(Beginning of Extracted data)

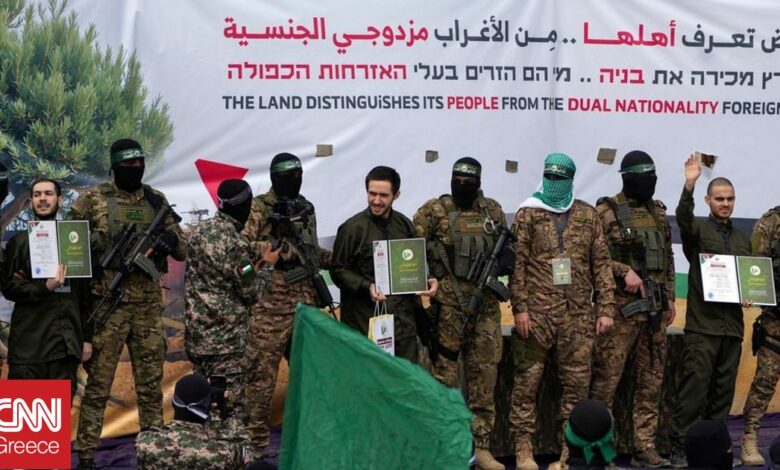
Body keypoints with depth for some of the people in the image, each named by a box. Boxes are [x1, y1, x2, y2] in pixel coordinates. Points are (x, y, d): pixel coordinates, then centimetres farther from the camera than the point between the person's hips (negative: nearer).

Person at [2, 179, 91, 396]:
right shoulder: (19, 242, 7)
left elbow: (84, 292, 13)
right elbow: (9, 287, -2)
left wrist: (87, 337, 8)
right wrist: (44, 287, -17)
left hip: (67, 342, 2)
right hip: (29, 342, -2)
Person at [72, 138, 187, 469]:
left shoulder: (157, 202, 10)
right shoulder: (92, 200, -2)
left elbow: (183, 251, 10)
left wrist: (171, 239, -11)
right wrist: (101, 240, -15)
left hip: (148, 305, 4)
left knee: (151, 383, 11)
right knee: (98, 384, 0)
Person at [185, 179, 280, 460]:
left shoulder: (198, 232, 6)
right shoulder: (235, 244, -18)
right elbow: (251, 295, -9)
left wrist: (253, 267, 18)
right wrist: (267, 265, 5)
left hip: (196, 334, 8)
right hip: (225, 340, -7)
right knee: (230, 410, -4)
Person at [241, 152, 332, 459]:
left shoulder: (306, 209, 14)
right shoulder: (258, 208, -6)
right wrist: (276, 246, -25)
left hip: (307, 304, 6)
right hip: (269, 306, -6)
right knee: (261, 374, -2)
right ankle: (255, 441, 5)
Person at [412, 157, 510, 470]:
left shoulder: (493, 211, 10)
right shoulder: (434, 211, -2)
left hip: (485, 304, 4)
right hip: (447, 303, -4)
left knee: (484, 375, 7)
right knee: (444, 373, 0)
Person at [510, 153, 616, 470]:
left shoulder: (588, 215, 11)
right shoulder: (528, 213, 3)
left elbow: (602, 263, 10)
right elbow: (517, 263, -2)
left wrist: (606, 308, 3)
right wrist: (520, 308, -10)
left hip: (578, 313, 3)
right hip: (537, 311, -2)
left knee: (577, 382, 5)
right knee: (528, 379, 0)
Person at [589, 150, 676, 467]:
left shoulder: (658, 212, 15)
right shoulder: (607, 211, -5)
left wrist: (670, 297, 14)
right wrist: (624, 271, -20)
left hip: (655, 307, 7)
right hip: (621, 306, -7)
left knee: (651, 382, 8)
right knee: (606, 379, -5)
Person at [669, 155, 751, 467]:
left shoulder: (743, 239, 18)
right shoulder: (697, 230, 1)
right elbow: (683, 217, -22)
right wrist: (689, 185, -37)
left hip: (732, 325, 5)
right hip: (702, 324, -5)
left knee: (724, 389, 8)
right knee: (695, 388, -8)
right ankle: (679, 448, -4)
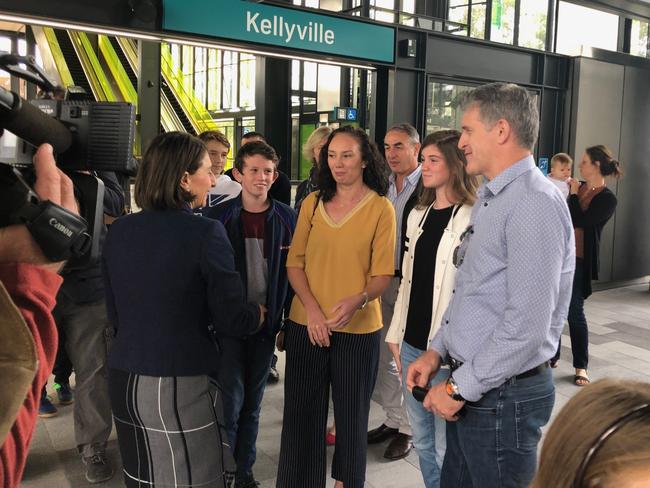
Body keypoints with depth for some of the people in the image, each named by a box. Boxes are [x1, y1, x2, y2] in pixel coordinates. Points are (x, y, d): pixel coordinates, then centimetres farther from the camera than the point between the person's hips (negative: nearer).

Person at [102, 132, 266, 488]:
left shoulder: (119, 230, 2)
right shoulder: (205, 232, -15)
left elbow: (115, 314, 11)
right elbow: (231, 322, -12)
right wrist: (258, 313, 8)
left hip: (124, 378, 6)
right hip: (180, 385, -6)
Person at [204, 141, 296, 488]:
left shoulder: (286, 218, -1)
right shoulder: (217, 217, -6)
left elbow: (292, 273, 3)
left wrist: (288, 323, 2)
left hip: (266, 323, 2)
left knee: (252, 403, 13)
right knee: (230, 400, 0)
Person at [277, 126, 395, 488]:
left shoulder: (381, 208, -5)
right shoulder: (312, 202, 4)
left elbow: (383, 274, -8)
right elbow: (295, 262, 4)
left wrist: (357, 301, -27)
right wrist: (312, 308, -11)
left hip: (358, 328, -2)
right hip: (306, 324, 3)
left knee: (351, 412, 12)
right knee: (302, 411, 10)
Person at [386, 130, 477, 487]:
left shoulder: (472, 219, -13)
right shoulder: (418, 215, 11)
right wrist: (396, 335, 13)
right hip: (412, 344, 7)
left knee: (446, 447, 5)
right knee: (422, 443, 19)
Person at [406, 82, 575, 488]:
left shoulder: (534, 203, -19)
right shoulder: (489, 198, 12)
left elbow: (526, 326, -24)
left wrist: (459, 388, -17)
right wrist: (438, 350, 9)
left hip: (503, 397, -9)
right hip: (469, 388, 9)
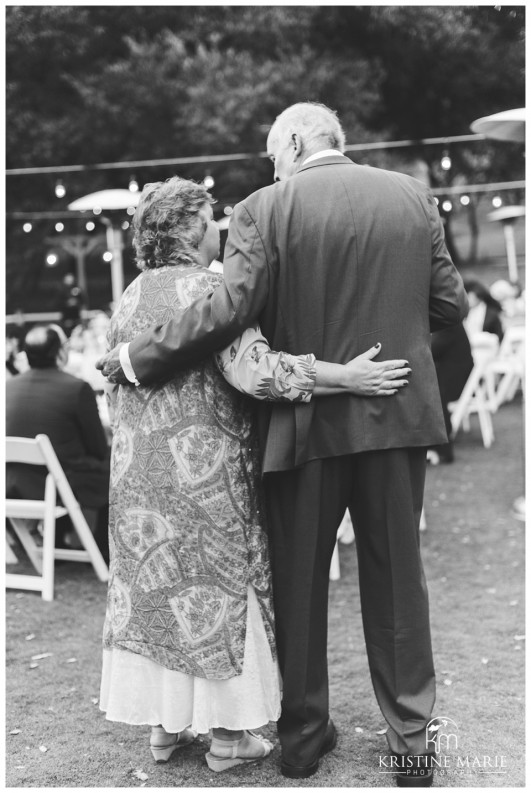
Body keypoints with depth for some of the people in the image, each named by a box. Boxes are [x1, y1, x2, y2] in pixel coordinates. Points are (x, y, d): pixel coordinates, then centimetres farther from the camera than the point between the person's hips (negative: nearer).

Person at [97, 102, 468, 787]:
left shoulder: (264, 210, -9)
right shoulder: (413, 197, 2)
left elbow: (227, 312, -18)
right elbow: (449, 304, 3)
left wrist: (134, 361, -8)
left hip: (307, 422, -2)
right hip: (397, 417, 3)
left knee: (298, 582, 13)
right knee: (396, 577, 14)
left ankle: (302, 736, 25)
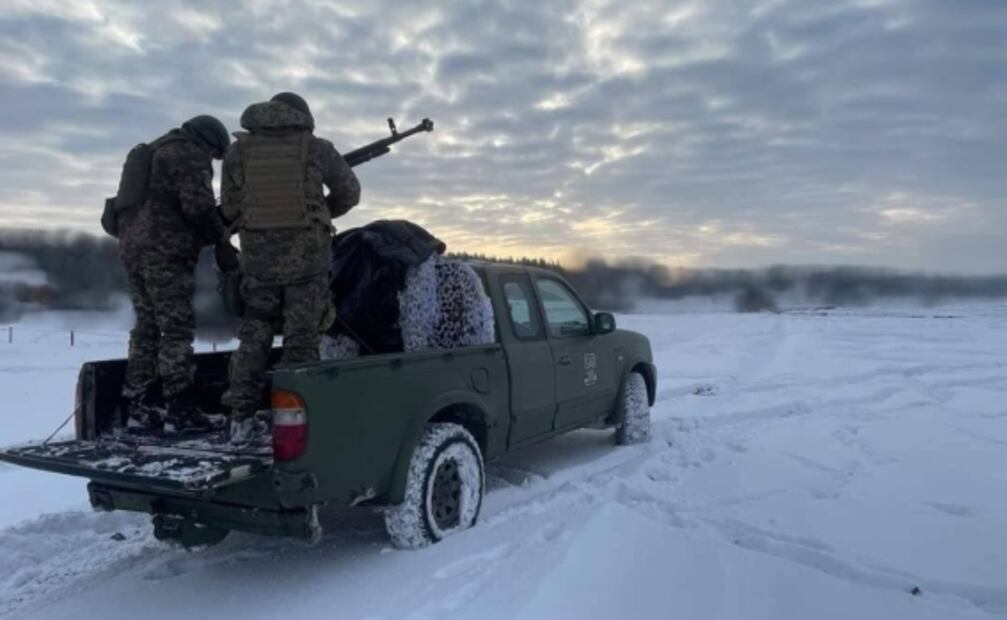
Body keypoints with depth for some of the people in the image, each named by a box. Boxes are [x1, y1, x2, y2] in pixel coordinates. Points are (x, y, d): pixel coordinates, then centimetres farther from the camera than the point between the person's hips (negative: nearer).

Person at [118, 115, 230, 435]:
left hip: (134, 247, 9)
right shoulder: (189, 155, -3)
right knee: (176, 328, -7)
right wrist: (218, 232, 2)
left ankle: (140, 407, 13)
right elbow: (197, 206, -15)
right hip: (165, 252, -9)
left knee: (148, 327, 12)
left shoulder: (155, 152, 27)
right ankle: (178, 409, -6)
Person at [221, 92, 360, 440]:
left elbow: (230, 208, 7)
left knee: (254, 336, 13)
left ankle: (241, 418, 14)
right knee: (302, 340, 4)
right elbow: (349, 193, 12)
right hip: (306, 255, -2)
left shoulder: (238, 150, 6)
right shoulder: (317, 149, 1)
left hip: (259, 256, 2)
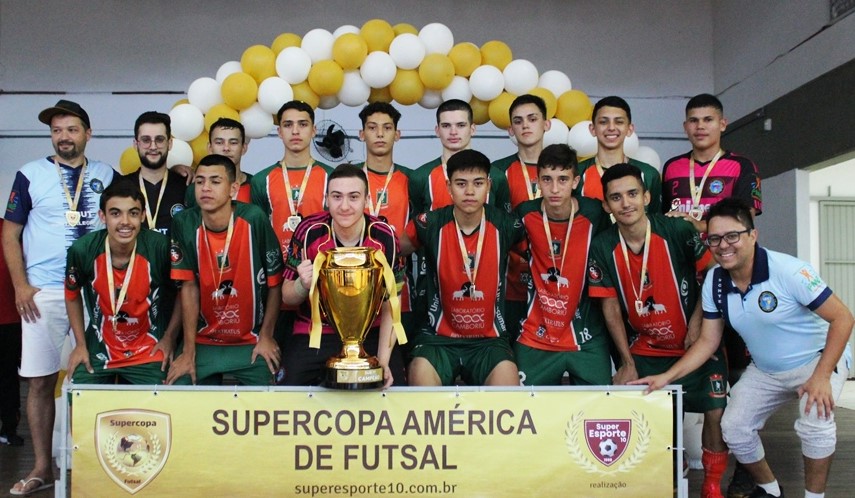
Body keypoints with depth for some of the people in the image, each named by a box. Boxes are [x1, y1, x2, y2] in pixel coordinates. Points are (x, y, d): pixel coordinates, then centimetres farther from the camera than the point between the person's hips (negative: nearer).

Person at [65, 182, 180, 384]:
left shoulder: (160, 247, -20)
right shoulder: (82, 250, -15)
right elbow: (72, 294, 6)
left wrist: (169, 338, -3)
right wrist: (80, 344, 6)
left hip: (149, 354, -1)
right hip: (98, 352, 1)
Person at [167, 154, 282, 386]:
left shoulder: (254, 219, -16)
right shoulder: (185, 224, -9)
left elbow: (274, 283, -8)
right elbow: (189, 287, -5)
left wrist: (266, 336, -4)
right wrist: (189, 351, -4)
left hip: (251, 343, -1)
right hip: (203, 342, 2)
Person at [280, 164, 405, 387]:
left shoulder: (384, 236, -11)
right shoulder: (309, 231, -13)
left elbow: (390, 305, -3)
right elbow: (287, 297, -2)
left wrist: (383, 360, -13)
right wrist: (302, 285, -26)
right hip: (313, 334, 0)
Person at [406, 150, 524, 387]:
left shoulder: (505, 224, -4)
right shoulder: (430, 224, -6)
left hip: (490, 338, 1)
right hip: (439, 337, 0)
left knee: (507, 377, -28)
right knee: (421, 373, -30)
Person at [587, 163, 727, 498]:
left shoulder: (678, 231, -16)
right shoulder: (603, 248, -10)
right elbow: (610, 306, -4)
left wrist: (697, 323, -10)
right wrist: (627, 363, -4)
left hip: (695, 345, -2)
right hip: (644, 350, 2)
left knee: (716, 412, -6)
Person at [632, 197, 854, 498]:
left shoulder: (788, 271, -27)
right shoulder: (714, 282, -10)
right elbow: (708, 341, -2)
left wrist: (821, 376, -30)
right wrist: (667, 377, -13)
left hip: (817, 360, -5)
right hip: (764, 371, 5)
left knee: (814, 422, -29)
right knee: (734, 427, -4)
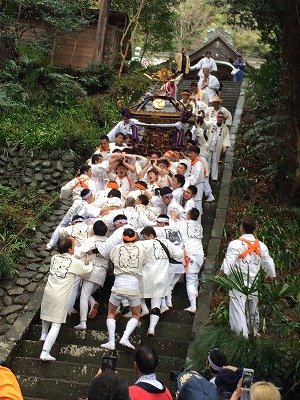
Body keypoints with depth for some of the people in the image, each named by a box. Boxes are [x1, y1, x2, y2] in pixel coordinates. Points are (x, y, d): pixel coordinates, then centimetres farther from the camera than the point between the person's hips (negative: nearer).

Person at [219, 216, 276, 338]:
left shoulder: (235, 244, -14)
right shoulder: (261, 246, 3)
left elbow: (228, 263, -20)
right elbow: (268, 263, 11)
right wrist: (270, 275, 29)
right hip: (253, 285, 6)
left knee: (238, 313, -4)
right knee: (253, 312, 22)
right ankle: (254, 335, 38)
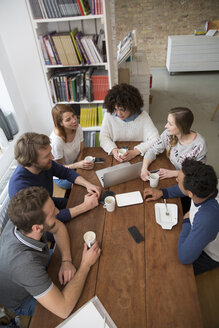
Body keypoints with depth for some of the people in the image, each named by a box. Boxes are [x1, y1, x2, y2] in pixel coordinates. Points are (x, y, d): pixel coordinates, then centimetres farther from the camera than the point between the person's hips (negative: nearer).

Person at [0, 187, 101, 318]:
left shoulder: (22, 219, -29)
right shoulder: (25, 263, -47)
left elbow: (59, 228, -10)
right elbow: (64, 310, -41)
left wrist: (66, 260, -23)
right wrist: (86, 264, -32)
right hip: (22, 301, -5)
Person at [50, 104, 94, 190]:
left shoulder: (78, 128, -13)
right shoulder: (56, 140, -31)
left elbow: (82, 151, -1)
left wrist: (87, 160, -22)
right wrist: (78, 165, -34)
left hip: (75, 163, 6)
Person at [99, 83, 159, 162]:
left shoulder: (143, 116, -8)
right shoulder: (109, 115, -6)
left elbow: (155, 139, -12)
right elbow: (103, 137, -4)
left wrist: (136, 152, -26)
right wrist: (113, 149, -24)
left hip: (138, 158, -1)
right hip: (116, 158, 1)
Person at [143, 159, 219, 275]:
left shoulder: (207, 219, -49)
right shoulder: (206, 187, -28)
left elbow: (184, 257, -39)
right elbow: (191, 187, 0)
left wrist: (187, 222, -27)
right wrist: (162, 192, -6)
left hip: (209, 256, -5)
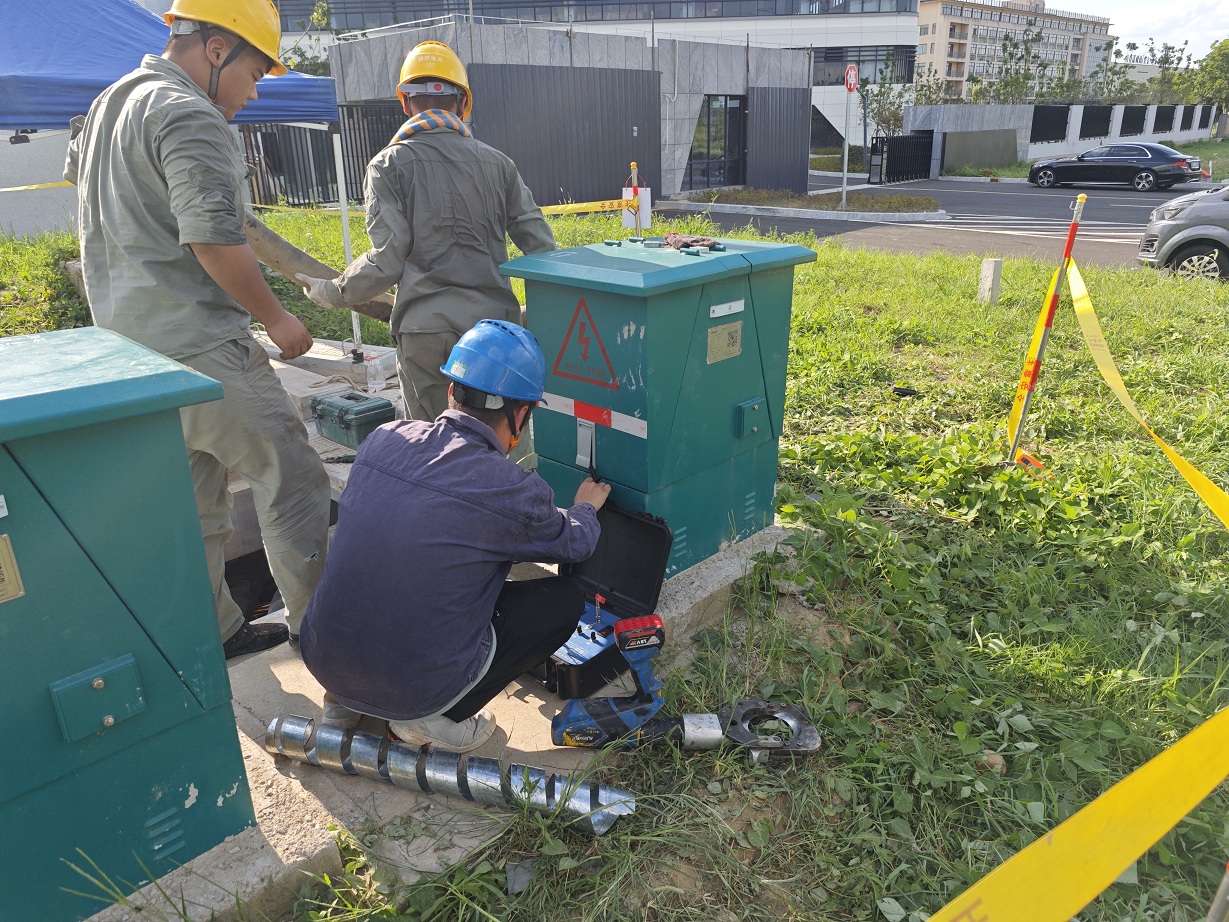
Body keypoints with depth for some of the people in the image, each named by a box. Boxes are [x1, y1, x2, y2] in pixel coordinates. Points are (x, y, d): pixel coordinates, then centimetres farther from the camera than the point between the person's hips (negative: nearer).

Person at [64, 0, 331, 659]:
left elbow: (75, 174, 38)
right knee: (292, 481, -4)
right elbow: (213, 240, -22)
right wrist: (276, 319, -11)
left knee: (192, 503, 16)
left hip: (131, 344, 10)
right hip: (200, 348, -10)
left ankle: (212, 634, 26)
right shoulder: (189, 115, -13)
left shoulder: (108, 104, 19)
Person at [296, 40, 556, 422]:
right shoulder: (497, 163, 7)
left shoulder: (390, 164, -2)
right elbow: (542, 247, 4)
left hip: (426, 329, -3)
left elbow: (387, 260, -10)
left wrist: (332, 293, 7)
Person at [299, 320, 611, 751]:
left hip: (322, 661, 6)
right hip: (412, 691, -6)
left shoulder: (383, 439, -2)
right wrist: (586, 507, 30)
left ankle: (344, 700, 21)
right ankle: (438, 717, 2)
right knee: (565, 599, 5)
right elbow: (575, 544, 6)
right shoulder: (515, 492, -17)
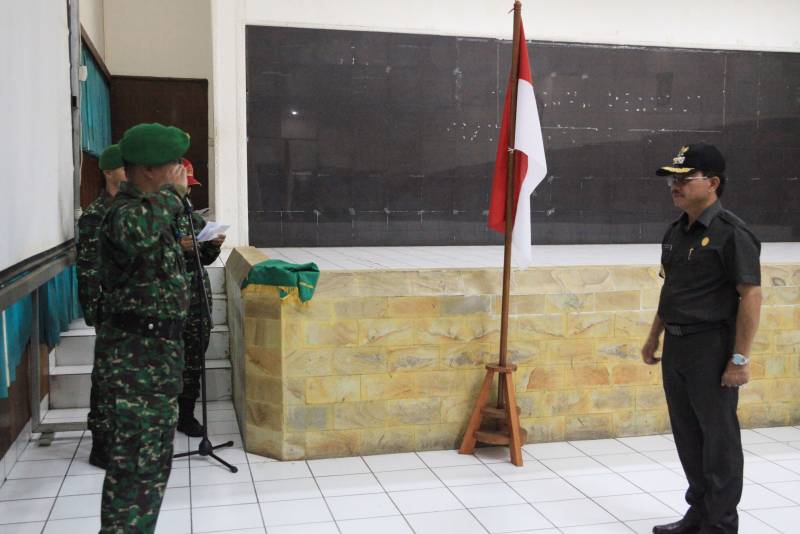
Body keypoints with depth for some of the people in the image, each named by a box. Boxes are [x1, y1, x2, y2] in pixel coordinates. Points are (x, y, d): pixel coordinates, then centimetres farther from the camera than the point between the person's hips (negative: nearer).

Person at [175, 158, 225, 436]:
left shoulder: (194, 217, 14)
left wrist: (214, 245, 1)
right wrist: (177, 247, -21)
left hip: (197, 295, 6)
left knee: (194, 357, 8)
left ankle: (187, 415, 19)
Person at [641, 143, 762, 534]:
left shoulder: (731, 233, -13)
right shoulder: (676, 231, 11)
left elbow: (750, 296, -16)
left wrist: (740, 358, -18)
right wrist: (654, 337, 21)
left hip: (711, 347, -8)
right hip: (675, 345, 8)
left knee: (718, 436, 3)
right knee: (687, 434, 15)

(End of Extracted data)

● **Exercise aim**:
Turn everything from the top of the listing down through the line containing "right elbow: (9, 287, -2)" into a Markdown table with the columns Row and Listing line, skipping blank lines. Leave the picture out.

● **Task result**:
| Row | Listing line |
|---|---|
| 1 | Body keypoints with depth for some of the people in the image, each named by a box. Boxes are [x1, y1, x2, y2] in pixel coordinates. Points are (x, y, d): pixel coordinates, then centimetres farther from the camera than the point between the person's hips (negative: nearer). |
| 2 | Person at [2, 179, 91, 396]: |
| 3 | right shoulder: (19, 242, 7) |
| 4 | left elbow: (84, 292, 13) |
| 5 | right elbow: (9, 287, -2) |